И, довольный запоздалой этой догадкой, Пронин улыбался, вспоминая Васька своего, и старался теперь, созерцая памятью лицо его, найти в нем что-то от курицы.
«Глаза у него круглые, что ли? — думал он с любопытством. — Как у матери? Или нос клювом? Видать, заслужил, раз прозвали…»
Забывались годы, расстояния, и вся жизнь из той далекой глубины приходила в сегодня, в весеннюю эту ночь, и сам он молодел, и прошлое становилось явью, сегодняшней былью, жизнью его, землей, по которой он ходил без труда, и смех он свой воскрешал, шутки свои над ребятами и обиды ихние, радости и просьбы… Чего они только ни просили у отца с матерью! Да не допросились…
«И все они погибли! — понимал он вдруг с тоской. — Все убиты. И не знаю, как помирали они. Сразу ли смерть пришла или мучила?»
— Царство им небесное, — шептал он неслышно и тяжело дышал носом, а волосы опять сипели и посвистывали в потоках воздуха.
«Один только жив. И дедом стал. Он-то ласковым был, мать больно любила его и попрекала им братьев: вот, мол, какой Иван хороший да послушный. Помнится, он Федьке, когда тот послабже был, часто ума вкладывал… А потом перестал. У Федора товарищей — вся деревня: попробуй тут полезь!»

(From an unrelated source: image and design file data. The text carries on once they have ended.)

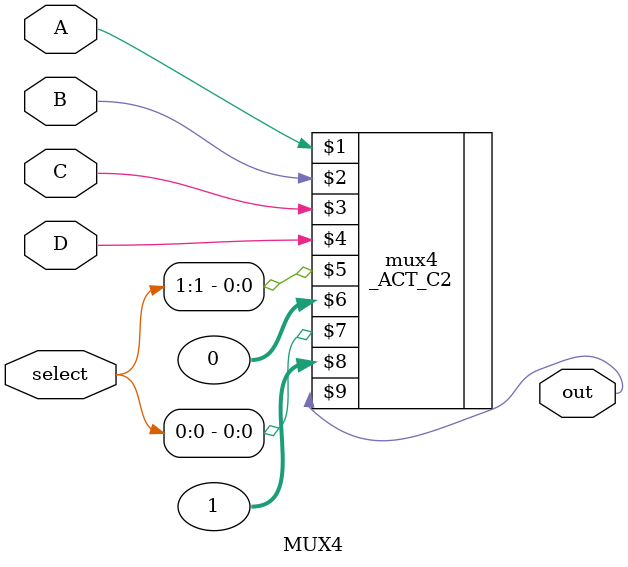
<source format=v>
module MUX4 #(parameter bits = 1) (
    input [bits - 1 : 0] A, B, C, D,
    input [1:0] select,

    output [bits - 1 : 0] out
);
    // S1S0
    //  00 -> A
    //  01 -> B
    //  10 -> C
    //  11 -> D
    
    _ACT_C2 #(bits) mux4(A, B, C, D, select[1], 0, select[0], 1, out);

endmodule
</source>
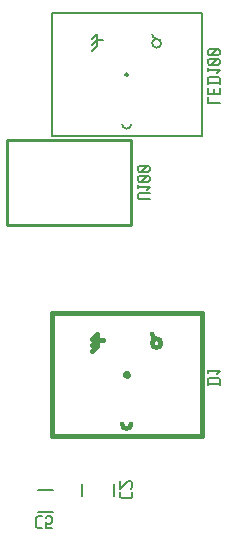
<source format=gbr>
G04 start of page 8 for group -4078 idx -4078 *
G04 Title: (unknown), bottomsilk *
G04 Creator: pcb 20140316 *
G04 CreationDate: Tue 10 Mar 2015 03:40:30 PM GMT UTC *
G04 For: fosse *
G04 Format: Gerber/RS-274X *
G04 PCB-Dimensions (mil): 1250.00 2150.00 *
G04 PCB-Coordinate-Origin: lower left *
%MOIN*%
%FSLAX25Y25*%
%LNBOTTOMSILK*%
%ADD58C,0.0100*%
%ADD57C,0.0060*%
%ADD56C,0.0160*%
%ADD55C,0.0080*%
G54D55*X37638Y33260D02*X42362D01*
X37638Y40740D02*X42362D01*
X62814Y42468D02*Y38532D01*
X52186Y42468D02*Y38532D01*
G54D56*X42000Y58500D02*X92000D01*
X42000Y99500D02*Y58500D01*
Y99500D02*X92000D01*
Y58500D01*
X57000Y90500D02*X55500Y89000D01*
X57000Y92500D02*X55500Y91000D01*
X57000Y92500D02*Y88500D01*
X55500Y87000D01*
X57000Y90500D02*X59000D01*
X67000Y79500D02*Y78500D01*
Y79500D02*X67500Y79000D01*
X66500D02*X67500D01*
X66500D02*X67000Y78500D01*
X67500Y79000D01*
X65500Y62500D02*G75*G03X67000Y61000I1500J0D01*G01*
G75*G03X68500Y62500I0J1500D01*G01*
X77000Y88000D02*G75*G03X78500Y89500I0J1500D01*G01*
X75500D02*G75*G03X77000Y88000I1500J0D01*G01*
Y91000D02*G75*G03X75500Y89500I0J-1500D01*G01*
X78500D02*G75*G03X77000Y91000I-1500J0D01*G01*
X75500Y92500D02*G75*G03X77000Y91000I1500J0D01*G01*
X67000Y78500D02*G75*G03X67500Y79000I0J500D01*G01*
X66500D02*G75*G03X67000Y78500I500J0D01*G01*
Y79500D02*G75*G03X66500Y79000I0J-500D01*G01*
X67500D02*G75*G03X67000Y79500I-500J0D01*G01*
G54D57*X42000Y158500D02*X92000D01*
X42000Y199500D02*Y158500D01*
Y199500D02*X92000D01*
Y158500D01*
X57000Y190500D02*X55500Y189000D01*
X57000Y192500D02*X55500Y191000D01*
X57000Y192500D02*Y188500D01*
X55500Y187000D01*
X57000Y190500D02*X59000D01*
X67000Y179500D02*Y178500D01*
Y179500D02*X67500Y179000D01*
X66500D02*X67500D01*
X66500D02*X67000Y178500D01*
X67500Y179000D01*
X65500Y162500D02*G75*G03X67000Y161000I1500J0D01*G01*
G75*G03X68500Y162500I0J1500D01*G01*
X77000Y188000D02*G75*G03X78500Y189500I0J1500D01*G01*
X75500D02*G75*G03X77000Y188000I1500J0D01*G01*
Y191000D02*G75*G03X75500Y189500I0J-1500D01*G01*
X78500D02*G75*G03X77000Y191000I-1500J0D01*G01*
X75500Y192500D02*G75*G03X77000Y191000I1500J0D01*G01*
X67000Y178500D02*G75*G03X67500Y179000I0J500D01*G01*
X66500D02*G75*G03X67000Y178500I500J0D01*G01*
Y179500D02*G75*G03X66500Y179000I0J-500D01*G01*
X67500D02*G75*G03X67000Y179500I-500J0D01*G01*
G54D58*X27100Y128800D02*X68500D01*
X27100Y157300D02*Y128800D01*
Y157300D02*X68500D01*
Y128800D01*
G54D57*X37350Y31850D02*X38850D01*
X36850Y31350D02*X37350Y31850D01*
X36850Y28350D02*Y31350D01*
Y28350D02*X37350Y27850D01*
X38850D01*
X40050D02*X42050D01*
X40050D02*Y29850D01*
X40550Y29350D01*
X41550D01*
X42050Y29850D01*
Y31350D01*
X41550Y31850D02*X42050Y31350D01*
X40550Y31850D02*X41550D01*
X40050Y31350D02*X40550Y31850D01*
X64850Y38245D02*Y39745D01*
X65350Y37745D02*X64850Y38245D01*
X65350Y37745D02*X68350D01*
X68850Y38245D01*
Y39745D01*
X68350Y40945D02*X68850Y41445D01*
Y42945D01*
X68350Y43445D01*
X67350D02*X68350D01*
X64850Y40945D02*X67350Y43445D01*
X64850Y40945D02*Y43445D01*
X94000Y76000D02*X98000D01*
Y77500D02*X97500Y78000D01*
X94500D02*X97500D01*
X94000Y77500D02*X94500Y78000D01*
X94000Y75500D02*Y77500D01*
X98000Y75500D02*Y77500D01*
X94000Y79700D02*Y80700D01*
Y80200D02*X98000D01*
X97000Y79200D02*X98000Y80200D01*
X94000Y169500D02*X98000D01*
X94000D02*Y171500D01*
X96000Y172700D02*Y174200D01*
X94000Y172700D02*Y174700D01*
Y172700D02*X98000D01*
Y174700D01*
X94000Y176400D02*X98000D01*
Y177900D02*X97500Y178400D01*
X94500D02*X97500D01*
X94000Y177900D02*X94500Y178400D01*
X94000Y175900D02*Y177900D01*
X98000Y175900D02*Y177900D01*
X94000Y180100D02*Y181100D01*
Y180600D02*X98000D01*
X97000Y179600D02*X98000Y180600D01*
X94500Y182300D02*X94000Y182800D01*
X94500Y182300D02*X97500D01*
X98000Y182800D01*
Y183800D01*
X97500Y184300D01*
X94500D02*X97500D01*
X94000Y183800D02*X94500Y184300D01*
X94000Y182800D02*Y183800D01*
X95000Y182300D02*X97000Y184300D01*
X94500Y185500D02*X94000Y186000D01*
X94500Y185500D02*X97500D01*
X98000Y186000D01*
Y187000D01*
X97500Y187500D01*
X94500D02*X97500D01*
X94000Y187000D02*X94500Y187500D01*
X94000Y186000D02*Y187000D01*
X95000Y185500D02*X97000Y187500D01*
X71300Y137500D02*X74800D01*
X71300D02*X70800Y138000D01*
Y139000D01*
X71300Y139500D01*
X74800D01*
X70800Y141200D02*Y142200D01*
Y141700D02*X74800D01*
X73800Y140700D02*X74800Y141700D01*
X71300Y143400D02*X70800Y143900D01*
X71300Y143400D02*X74300D01*
X74800Y143900D01*
Y144900D01*
X74300Y145400D01*
X71300D02*X74300D01*
X70800Y144900D02*X71300Y145400D01*
X70800Y143900D02*Y144900D01*
X71800Y143400D02*X73800Y145400D01*
X71300Y146600D02*X70800Y147100D01*
X71300Y146600D02*X74300D01*
X74800Y147100D01*
Y148100D01*
X74300Y148600D01*
X71300D02*X74300D01*
X70800Y148100D02*X71300Y148600D01*
X70800Y147100D02*Y148100D01*
X71800Y146600D02*X73800Y148600D01*
M02*

</source>
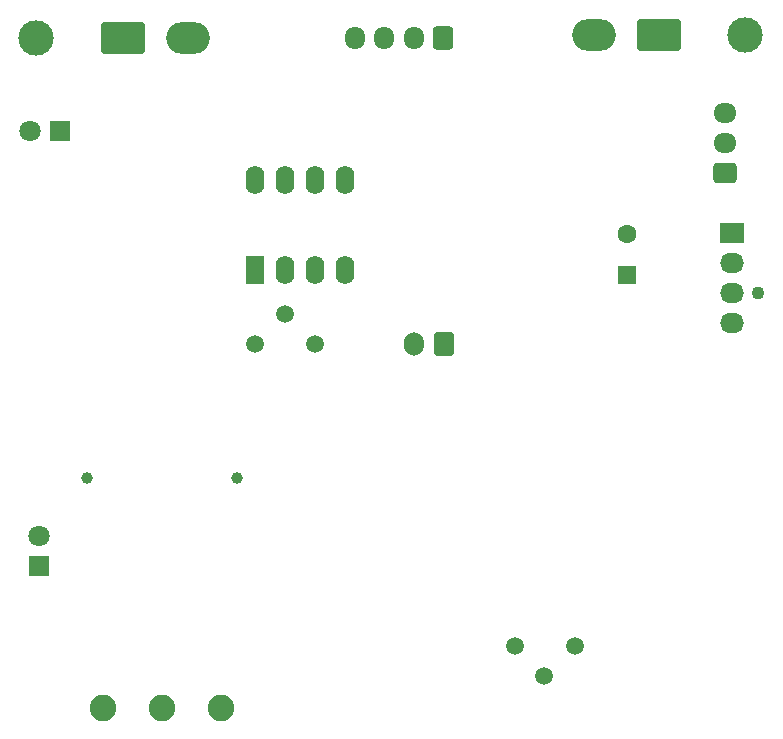
<source format=gbs>
G04 #@! TF.GenerationSoftware,KiCad,Pcbnew,(6.0.5)*
G04 #@! TF.CreationDate,2023-08-18T19:29:43-04:00*
G04 #@! TF.ProjectId,Ki_PCB,4b695f50-4342-42e6-9b69-6361645f7063,rev?*
G04 #@! TF.SameCoordinates,Original*
G04 #@! TF.FileFunction,Soldermask,Bot*
G04 #@! TF.FilePolarity,Negative*
%FSLAX46Y46*%
G04 Gerber Fmt 4.6, Leading zero omitted, Abs format (unit mm)*
G04 Created by KiCad (PCBNEW (6.0.5)) date 2023-08-18 19:29:43*
%MOMM*%
%LPD*%
G01*
G04 APERTURE LIST*
G04 Aperture macros list*
%AMRoundRect*
0 Rectangle with rounded corners*
0 $1 Rounding radius*
0 $2 $3 $4 $5 $6 $7 $8 $9 X,Y pos of 4 corners*
0 Add a 4 corners polygon primitive as box body*
4,1,4,$2,$3,$4,$5,$6,$7,$8,$9,$2,$3,0*
0 Add four circle primitives for the rounded corners*
1,1,$1+$1,$2,$3*
1,1,$1+$1,$4,$5*
1,1,$1+$1,$6,$7*
1,1,$1+$1,$8,$9*
0 Add four rect primitives between the rounded corners*
20,1,$1+$1,$2,$3,$4,$5,0*
20,1,$1+$1,$4,$5,$6,$7,0*
20,1,$1+$1,$6,$7,$8,$9,0*
20,1,$1+$1,$8,$9,$2,$3,0*%
G04 Aperture macros list end*
%ADD10RoundRect,0.250000X0.600000X0.750000X-0.600000X0.750000X-0.600000X-0.750000X0.600000X-0.750000X0*%
%ADD11O,1.700000X2.000000*%
%ADD12C,1.500000*%
%ADD13O,2.030000X1.730000*%
%ADD14R,2.030000X1.730000*%
%ADD15C,1.100000*%
%ADD16R,1.800000X1.800000*%
%ADD17C,1.800000*%
%ADD18C,1.000000*%
%ADD19C,2.250000*%
%ADD20R,1.600000X2.400000*%
%ADD21O,1.600000X2.400000*%
%ADD22RoundRect,0.250000X0.725000X-0.600000X0.725000X0.600000X-0.725000X0.600000X-0.725000X-0.600000X0*%
%ADD23O,1.950000X1.700000*%
%ADD24O,3.700000X2.700000*%
%ADD25RoundRect,0.250001X-1.599999X1.099999X-1.599999X-1.099999X1.599999X-1.099999X1.599999X1.099999X0*%
%ADD26C,3.000000*%
%ADD27R,1.600000X1.600000*%
%ADD28C,1.600000*%
%ADD29RoundRect,0.250001X1.599999X-1.099999X1.599999X1.099999X-1.599999X1.099999X-1.599999X-1.099999X0*%
%ADD30RoundRect,0.250000X0.600000X0.725000X-0.600000X0.725000X-0.600000X-0.725000X0.600000X-0.725000X0*%
%ADD31O,1.700000X1.950000*%
G04 APERTURE END LIST*
D10*
X109286851Y-109001987D03*
D11*
X106786851Y-109001987D03*
D12*
X115295851Y-134613336D03*
X117795851Y-137113336D03*
X120345851Y-134613336D03*
D13*
X133716851Y-107269987D03*
X133716851Y-104729987D03*
X133716851Y-102189987D03*
D14*
X133716851Y-99649987D03*
D15*
X135876851Y-104729987D03*
D16*
X74996851Y-127848987D03*
D17*
X74996851Y-125308987D03*
D18*
X79080851Y-120343487D03*
X91740851Y-120343487D03*
D19*
X80410851Y-139843487D03*
X85410851Y-139843487D03*
X90410851Y-139843487D03*
D20*
X93294851Y-102712987D03*
D21*
X95834851Y-102712987D03*
X98374851Y-102712987D03*
X100914851Y-102712987D03*
X100914851Y-95092987D03*
X98374851Y-95092987D03*
X95834851Y-95092987D03*
X93294851Y-95092987D03*
D16*
X76774851Y-91013987D03*
D17*
X74234851Y-91013987D03*
D22*
X133116851Y-94529987D03*
D23*
X133116851Y-91989987D03*
X133116851Y-89449987D03*
D12*
X98364851Y-109047987D03*
X95824851Y-106507987D03*
X93284851Y-109047987D03*
D24*
X121956851Y-82829987D03*
D25*
X127456851Y-82829987D03*
D26*
X134756851Y-82829987D03*
D27*
X124780851Y-103207638D03*
D28*
X124780851Y-99707638D03*
D24*
X87581851Y-83139987D03*
D29*
X82081851Y-83139987D03*
D26*
X74781851Y-83139987D03*
D30*
X109226851Y-83125987D03*
D31*
X106726851Y-83125987D03*
X104226851Y-83125987D03*
X101726851Y-83125987D03*
M02*

</source>
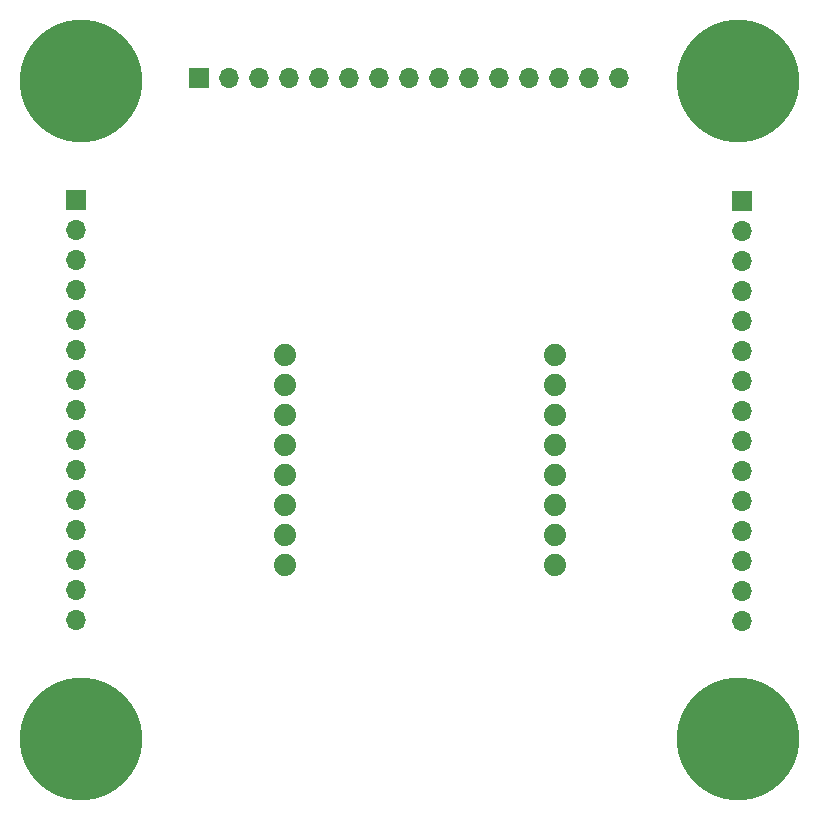
<source format=gbr>
%TF.GenerationSoftware,KiCad,Pcbnew,7.0.7*%
%TF.CreationDate,2024-04-01T01:35:54+05:30*%
%TF.ProjectId,GPS_Stack,4750535f-5374-4616-936b-2e6b69636164,rev?*%
%TF.SameCoordinates,Original*%
%TF.FileFunction,Soldermask,Bot*%
%TF.FilePolarity,Negative*%
%FSLAX46Y46*%
G04 Gerber Fmt 4.6, Leading zero omitted, Abs format (unit mm)*
G04 Created by KiCad (PCBNEW 7.0.7) date 2024-04-01 01:35:54*
%MOMM*%
%LPD*%
G01*
G04 APERTURE LIST*
%ADD10C,1.879600*%
%ADD11R,1.700000X1.700000*%
%ADD12O,1.700000X1.700000*%
%ADD13C,10.400000*%
G04 APERTURE END LIST*
D10*
%TO.C,U1*%
X125526800Y-84582000D03*
X125526800Y-87122000D03*
X125526800Y-89662000D03*
X125526800Y-92202000D03*
X125526800Y-94742000D03*
X125526800Y-97282000D03*
X125526800Y-99822000D03*
X125526800Y-102362000D03*
X102666800Y-84582000D03*
X102666800Y-87122000D03*
X102666800Y-89662000D03*
X102666800Y-92202000D03*
X102666800Y-94742000D03*
X102666800Y-97282000D03*
X102666800Y-99822000D03*
X102666800Y-102362000D03*
%TD*%
D11*
%TO.C,U2*%
X141370000Y-71509000D03*
D12*
X141370000Y-74049000D03*
X141370000Y-76589000D03*
X141370000Y-79129000D03*
X141370000Y-81669000D03*
X141370000Y-84209000D03*
X141370000Y-86749000D03*
X141370000Y-89289000D03*
X141370000Y-91829000D03*
X141370000Y-94369000D03*
X141370000Y-96909000D03*
X141370000Y-99449000D03*
X141370000Y-101989000D03*
X141370000Y-104529000D03*
X141370000Y-107069000D03*
X84970000Y-107039000D03*
X84970000Y-104499000D03*
X84970000Y-101959000D03*
X84970000Y-99419000D03*
X84970000Y-96879000D03*
X84970000Y-94339000D03*
X84970000Y-91799000D03*
X84970000Y-89259000D03*
X84970000Y-86719000D03*
X84970000Y-84179000D03*
X84970000Y-81639000D03*
X84970000Y-79099000D03*
X84970000Y-76559000D03*
X84970000Y-74019000D03*
D11*
X84970000Y-71479000D03*
X95395000Y-61094000D03*
D12*
X97935000Y-61094000D03*
X100475000Y-61094000D03*
X103015000Y-61094000D03*
X105555000Y-61094000D03*
X108095000Y-61094000D03*
X110635000Y-61094000D03*
X113175000Y-61094000D03*
X115715000Y-61094000D03*
X118255000Y-61094000D03*
X120795000Y-61094000D03*
X123335000Y-61094000D03*
X125875000Y-61094000D03*
X128415000Y-61094000D03*
X130955000Y-61094000D03*
D13*
X140970000Y-117094000D03*
X85370000Y-117094000D03*
X85370000Y-61394000D03*
X140970000Y-61409000D03*
%TD*%
M02*

</source>
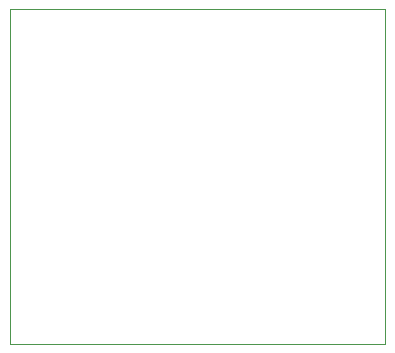
<source format=gbr>
%TF.GenerationSoftware,KiCad,Pcbnew,8.0.8*%
%TF.CreationDate,2025-06-30T12:02:43+05:30*%
%TF.ProjectId,Serial Basic CH340C,53657269-616c-4204-9261-736963204348,rev?*%
%TF.SameCoordinates,Original*%
%TF.FileFunction,Profile,NP*%
%FSLAX46Y46*%
G04 Gerber Fmt 4.6, Leading zero omitted, Abs format (unit mm)*
G04 Created by KiCad (PCBNEW 8.0.8) date 2025-06-30 12:02:43*
%MOMM*%
%LPD*%
G01*
G04 APERTURE LIST*
%TA.AperFunction,Profile*%
%ADD10C,0.050000*%
%TD*%
G04 APERTURE END LIST*
D10*
X103800000Y-47400000D02*
X135600000Y-47400000D01*
X135600000Y-75800000D01*
X103800000Y-75800000D01*
X103800000Y-47400000D01*
M02*

</source>
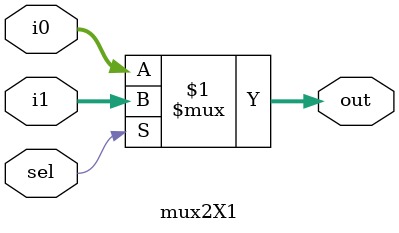
<source format=v>
module mux2X1
(
	input  wire [7:0] i0,
	input  wire [7:0] i1,
	input  wire       sel,
	output wire [7:0] out
);

assign out = (sel)? i1:i0;

endmodule
</source>
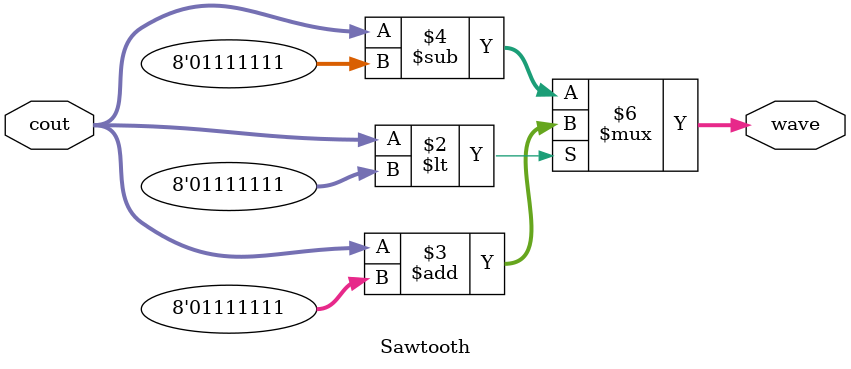
<source format=v>
`timescale 1ns/1ns
module Sawtooth(input [7:0]cout,output reg[7:0]wave);
  always@(cout)begin
    if(cout<8'd127)
      wave=cout+8'd127; 
    else
      wave=cout-8'd127; 
      end
      
endmodule
 


</source>
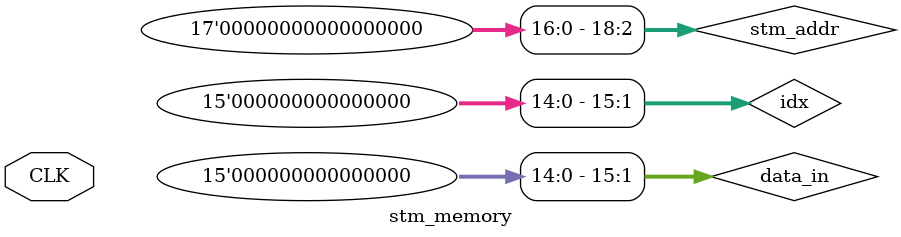
<source format=sv>
/*
 * File: stm_memory.sv
 * Project: stm
 * Created Date: 13/04/2022
 * Author: Shun Suzuki
 * -----
 * Last Modified: 02/11/2023
 * Modified By: Shun Suzuki (suzuki@hapis.k.u-tokyo.ac.jp)
 * -----
 * Copyright (c) 2022-2023 Shun Suzuki. All rights reserved.
 *
 */

`timescale 1ns / 1ps
module stm_memory (
    input var CLK,
    cpu_bus_if.stm_port CPU_BUS,
    stm_bus_if.memory_port STM_BUS
);

  bit bus_clk;
  bit stm_ena;
  bit we;
  bit [18:0] stm_addr;
  bit [15:0] data_in;

  bit [15:0] idx;
  bit [127:0] data_out;

  assign bus_clk = CPU_BUS.BUS_CLK;
  assign stm_ena = CPU_BUS.STM_EN;
  assign we = CPU_BUS.WE;
  assign stm_addr = {CPU_BUS.STM_MEM_PAGE, CPU_BUS.BRAM_ADDR};
  assign data_in = CPU_BUS.DATA_IN;
  assign idx = STM_BUS.ADDR;
  assign STM_BUS.DATA_OUT = data_out;

  BRAM_STM stm_bram (
      .clka (bus_clk),
      .ena  (stm_ena),
      .wea  (we),
      .addra(stm_addr),
      .dina (data_in),
      .douta(),
      .clkb (CLK),
      .web  ('0),
      .addrb(idx),
      .dinb ('0),
      .doutb(data_out)
  );

endmodule

</source>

Он опять забывался и в радостном томлении воскрешал сыновей из мертвых, вспоминал ушедшие свои силы…
И проходила ночь в этих снах наяву.
«Митя меня учил в шахматы играть. Вот смешно! Кони там всякие, королевы, короли… Любопытная игра! И слоны были. А вот не выучился. Не пошло».
Теперь ему было жаль, что не выучился когда-то играть в шахматы, которые после Мити растерялись и на игрушки внучке пошли. Короли и королевы стали куклами с чернильными глазами, а пешки их дочерьми. Галя их заворачивала в тряпочки стираные и играла на солнышке.